> [The task] Nothing but the lines from the one containing "right eye: (550, 342)" to the end of the records below should be output, each exactly as written.
================
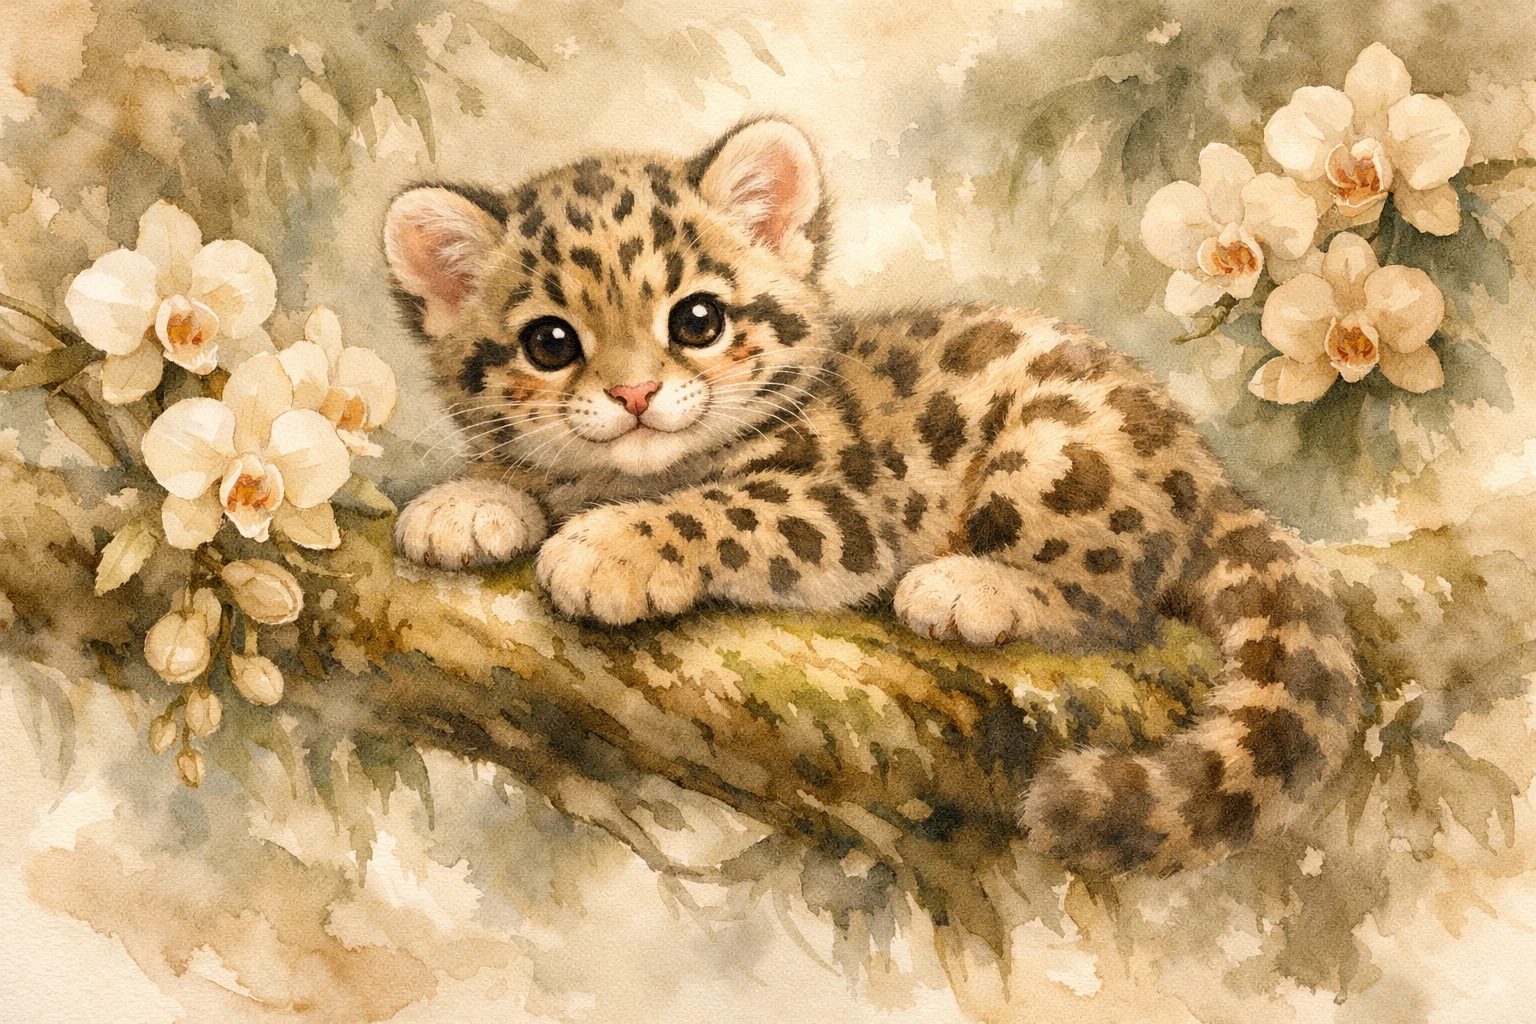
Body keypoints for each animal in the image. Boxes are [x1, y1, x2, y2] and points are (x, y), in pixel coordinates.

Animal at [382, 117, 1364, 876]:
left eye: (697, 319)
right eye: (550, 342)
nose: (633, 395)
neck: (625, 475)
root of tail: (1207, 471)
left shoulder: (835, 505)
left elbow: (716, 510)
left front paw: (605, 550)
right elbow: (525, 471)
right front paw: (466, 504)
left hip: (1057, 448)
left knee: (1109, 597)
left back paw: (968, 587)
================
> [Answer to the exercise]
right eye: (550, 342)
nose: (633, 395)
neck: (625, 475)
root of tail: (1207, 471)
left shoulder: (835, 505)
left elbow: (716, 510)
left front paw: (605, 550)
right elbow: (525, 471)
right front paw: (466, 504)
left hip: (1057, 448)
left knee: (1109, 597)
left back paw: (968, 587)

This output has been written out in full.